Art is also a business. The logical side of us gets that but the heart side is still bruised every once in a while. Being an actor can take an emotional toll. Being a writer can too. Someone is always watching and deciding whether or not you measure up. I am a confident person. I find strengths I never knew I had, but I still get mired down in the, "Why not me?" syndrome. It's human to do so. My reason for blogging about it last time is because I wanted to reach out to my fellow artists and to give my friends that don't express themselves in the way that I do a view point. I love my life and I am so blessed to pursue my passions on a daily basis. However, sometimes that pursuit can be exhausting and from time to time I get drained.

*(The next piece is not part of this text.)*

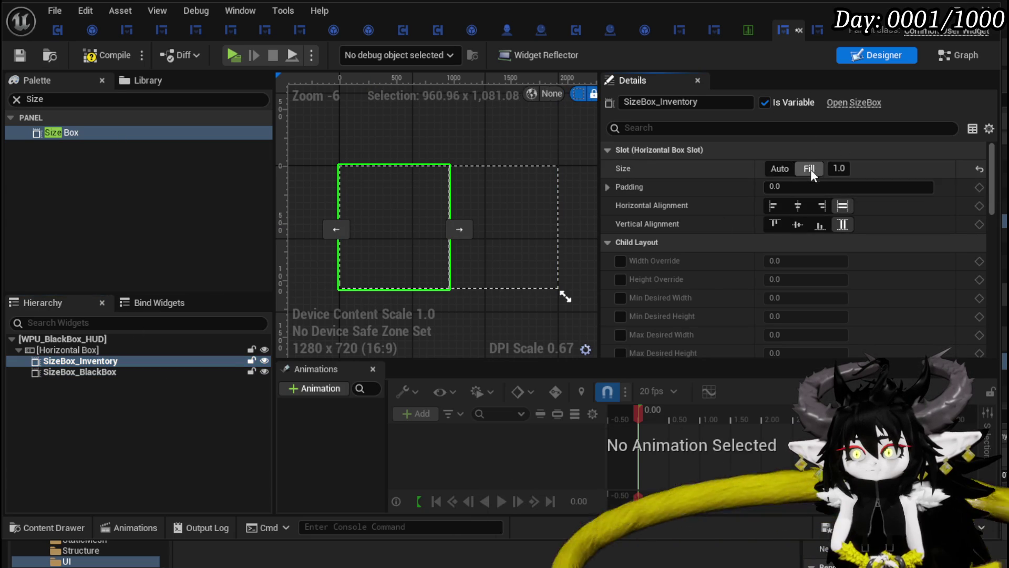
# - Compile the HUD and add SizeBox_BlackBox and SizeBox_Inventory getters to the SetOwner graph
pyautogui.click(16, 56)
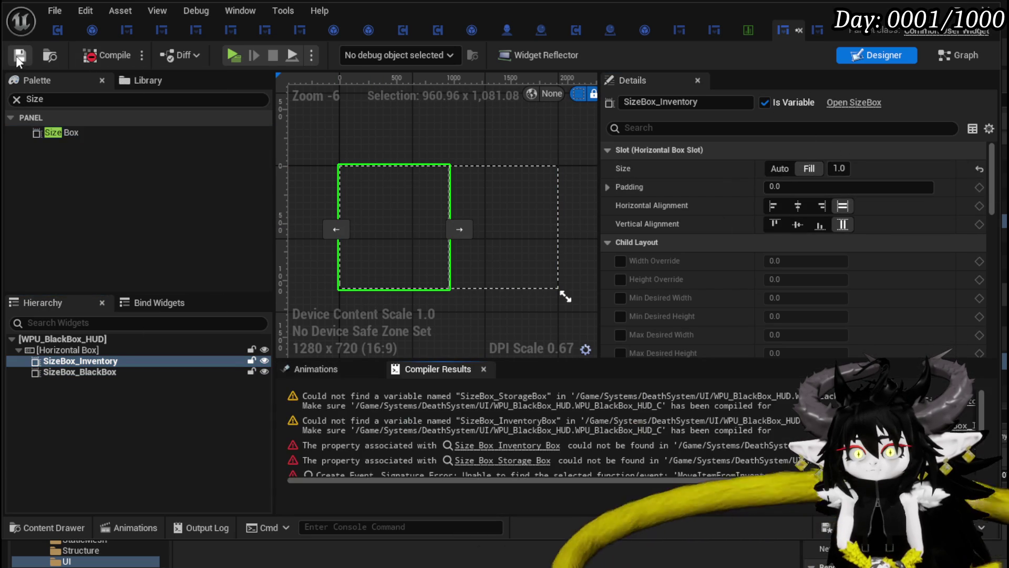
pyautogui.click(503, 460)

I haven't book an acting gig in a year. I have had several auditions that I would consider successful. What I mean by that is I know I put the work in. I learned my lines, I prepped my emotions and I went in with an open heart and mind for direction from casting. Just because I didn't book those roles does not mean I was not successful in my task. This is something I have to wrap my head around sometimes. The arts are very unpredictable. The time and preparation is key. I have to remember that there are a whole bunch of people like me floating around this community and this planet. Writers and actors are everywhere. With the dawn of self publishing and print on demand, I now know four authors, one of whom is very successful, the others are like me. They're getting there and making it happen one day at a time.
So if I alarmed anyone, I didn't mean to. It felt right to get it off of my chest and to be truthful in my blog. That was just a snippet of what it's like to try and juggle your passions while working a day job ( that I love thank God! ). So my chin is up and my head is being held high. i am on fire!